* _Provided passage_:
/---

Due to the peel-aways and such, this makes the Third Party the largest in the US without doing deep harm to the other two parties, by the fact that it extends democracy to those feeling disenfranchised.
Now, lets say you get far less than 50% of that non-voting group, say 10% or 5% of the voting age population
That doesn't change the other numbers of 6% and 3-13%, yielding a new party of between 14% and 24% of the voting age population, which WOULD harm the other two parties by dropping their allegiance numbers in a very slightly expanded pool... one just under the 2004 turnout levels.
In either of these, a successful inclusion of disaffected Republican and Democratic individuals would yield a Republican Party below its current standings (now 32-33% dropping to 26-27%) and a Democratic Party changed either slightly or greatly depending on disaffection levels (now 35% approx. dropping to 32% to 23%)
Thus in a Robust Scenario of 50% disaffected the new political atmosphere would be:
3rd Party - 34-44%
Democratic Party - 23-32%
Republican Party - 26-27%
On the Lean Scenario of 10% disaffected for a new political party, the atmosphere would be:
Democratic Party - 23-32%
Republican Party - 26-27%
3rd Party - 14-24%
That last is telling as it is almost EXACTLY what Ross Perot did: peel off parts from the existing two parties and have almost NO outreach to the politically disaffected. His Reform Party didn't last because of party brand loyalty and lack of vigor inside the party, due to it having a hierarchical structure with Ross Perotism as its nebulous basis.
Both of these scenarios place 'independents' in their role of following overall voting proportions, as is currently the case. Independents don't vote as a group, currently, and more closely follow overall party affiliation on a proportional basis, so that would continue to be the case with a 3rd Party. Independents would be attracted just as equally in that direction as the overall percentage of the population is. No one can craft an 'independent' based platform without trying to address the already existing 'leanings' of independents.
With that said, at 34-44% on the Robust Scenario, the 'independents' become a key group as any major swing away from either of the other two parties will tend to drop their numbers out of proportion to a 3rd Party. This is less seen in the Lean Scenario, although an outreach to 'independents' could fruitfully shift a percentage of voting away from the existing two parties. Thus any 3rd Party will want to hit the INDEPENDENT mailing rolls from districts: the people who vote and claim to be unaligned. A successful non-partisan outreach and involvement concept could change even the Lean Scenario as 'independents' are not considered a vital part of either of the two parties and expected to vote by general adherence to the parties within districts.
And if there is a disaffection that is large in the Democratic Party, a feeling of long term abuse by the Elite of the Party, then the maximum for the 3rd Party and minimum of the Democratic Party makes the Democratic Party ripe for strong disaffection. If Part Unity really is not deep or even wanted within the Democratic Party and there is a bloc of voters wanting to just vote for minimal fiscal concerns and throw social concerns to the States and local governments, and get the Elites out of the picture, then that is something that will be a sea change in US politics as the factional fights have brought extreme disunity and favoritism. The answer to that is not more favoritism, but for equal government that is not involved in the things it has gotten into in the social realm.

\---

* _Dataset content_:
/---

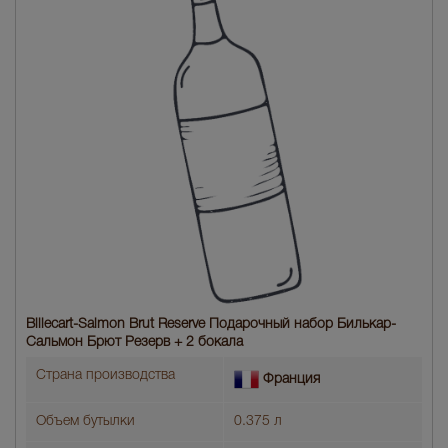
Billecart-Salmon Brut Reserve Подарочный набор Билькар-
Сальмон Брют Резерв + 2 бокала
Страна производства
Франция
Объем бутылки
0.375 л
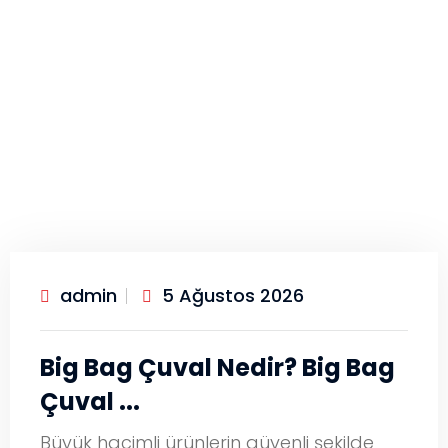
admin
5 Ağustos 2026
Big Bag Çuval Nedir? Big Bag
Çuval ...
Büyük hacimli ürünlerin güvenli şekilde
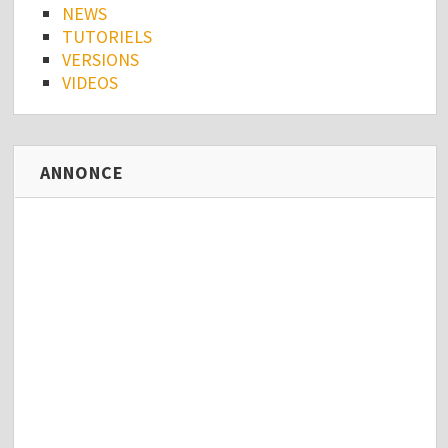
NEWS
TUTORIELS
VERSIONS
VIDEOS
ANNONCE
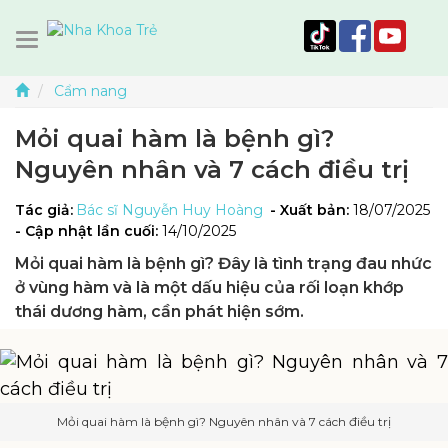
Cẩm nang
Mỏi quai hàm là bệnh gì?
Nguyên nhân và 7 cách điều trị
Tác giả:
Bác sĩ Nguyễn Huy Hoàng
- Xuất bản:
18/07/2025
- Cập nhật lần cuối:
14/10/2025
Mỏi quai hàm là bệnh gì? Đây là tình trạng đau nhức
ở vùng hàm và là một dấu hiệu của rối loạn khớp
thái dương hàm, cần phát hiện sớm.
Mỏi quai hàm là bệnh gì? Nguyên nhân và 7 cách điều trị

\---
/---

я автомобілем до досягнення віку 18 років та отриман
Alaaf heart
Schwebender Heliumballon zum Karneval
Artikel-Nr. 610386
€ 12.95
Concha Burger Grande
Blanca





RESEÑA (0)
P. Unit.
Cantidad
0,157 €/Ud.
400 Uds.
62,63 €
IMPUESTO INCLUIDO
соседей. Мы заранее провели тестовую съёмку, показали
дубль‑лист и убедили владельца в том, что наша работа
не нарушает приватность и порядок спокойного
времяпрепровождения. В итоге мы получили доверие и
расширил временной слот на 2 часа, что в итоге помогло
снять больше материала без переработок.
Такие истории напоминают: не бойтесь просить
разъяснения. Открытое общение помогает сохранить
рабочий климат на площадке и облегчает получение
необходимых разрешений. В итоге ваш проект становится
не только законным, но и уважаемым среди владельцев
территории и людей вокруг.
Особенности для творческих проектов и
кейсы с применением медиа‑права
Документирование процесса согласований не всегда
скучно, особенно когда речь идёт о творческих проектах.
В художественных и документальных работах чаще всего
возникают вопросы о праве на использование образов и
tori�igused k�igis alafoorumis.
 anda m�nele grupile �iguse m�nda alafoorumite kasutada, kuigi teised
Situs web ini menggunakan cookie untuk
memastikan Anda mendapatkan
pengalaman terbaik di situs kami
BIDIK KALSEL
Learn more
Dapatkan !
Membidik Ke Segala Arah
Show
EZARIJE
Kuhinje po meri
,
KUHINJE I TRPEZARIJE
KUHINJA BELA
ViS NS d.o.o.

\---

* _Directions_:
1/ According to the passage on third-party scenarios, why did the Reform Party not last? Answer in one to three sentences.
2/ Continue the passage on third-party scenarios from its last sentence.

* _Per-task answers_:
1/ The Reform Party didn't last because of party brand loyalty and a lack of vigor inside the party. That lack of vigor came from its hierarchical structure, which had Ross Perotism as its nebulous basis.

2/
From this the analysis can be made that the hard outreach to the politically disaffected is the place to go for any future of a 3rd Party in America.
Trying to divide up an existing pie doesn't work so well.
Expanding the pie to bring in those feeling excluded by the two party system yields positive results.
And while both of the current parties are weak, neither will evaporate overnight, and will still be major parts of the landscape. It is the LANDSCAPE that will have expanded to make them smaller.
10 comments:
Yes, and as a 3rd party we need to be prepared to "win" some seats and to not back down at only winning a few at first. A viable 3rd party has to have the guts to stick with it and not be a "single" issue party or a spoiler as happened with Ross Perot.
I wrote on this a few days ago in a much more general way after reading the Homeland Security assessment and after seeing the tea parties - attendance crossed all spectrums of ideology. The American people are hungry for honest leadership and statesmanship that wants them to participate.
We speak of ethics in the Congress, yet Senators such as Di Fi from CA, just to name one, is in actuality a lobbyist with voting power on the contracts her husbands companies get. And speaking of the Chinese technology connection...
Now, this will sound trivial but we are in a PR war against the "established media", against the jihadists, et al.
The name of our 3rd party has to be something people who cannot read can identify with. I know I'm silly but our educational system has dumbed down our children so far that their reading scores and other scores put us at 19th among so-called industrialized nations.
A 3rd party is the way for us to go and it doesn't have to mean all things to all people but it must, I think, focus on our U.S. Constitution, our individual freedoms and responsibilities to each other as a result of those freedoms, and somehow, it has to put "wedge" issues that divide us as a people off the table and put the things that unite us in front of us. I am writing a piece now on how the parties have both worked very hard to create issues that under a media lens divide us but individually as neighbors we seldom have any problems with.
If this is too long, just delete at will. I won't be offended.
Beach Girl - I do agree!
The 'flip seats' that are weakly aligned to either party in the House form a substantial minority: 30-50 seats. That is enough to deny either party Majority Status and to yank that away by helping the other party get its Majority vote. Do that a couple of times and the other parties realize they have a problem.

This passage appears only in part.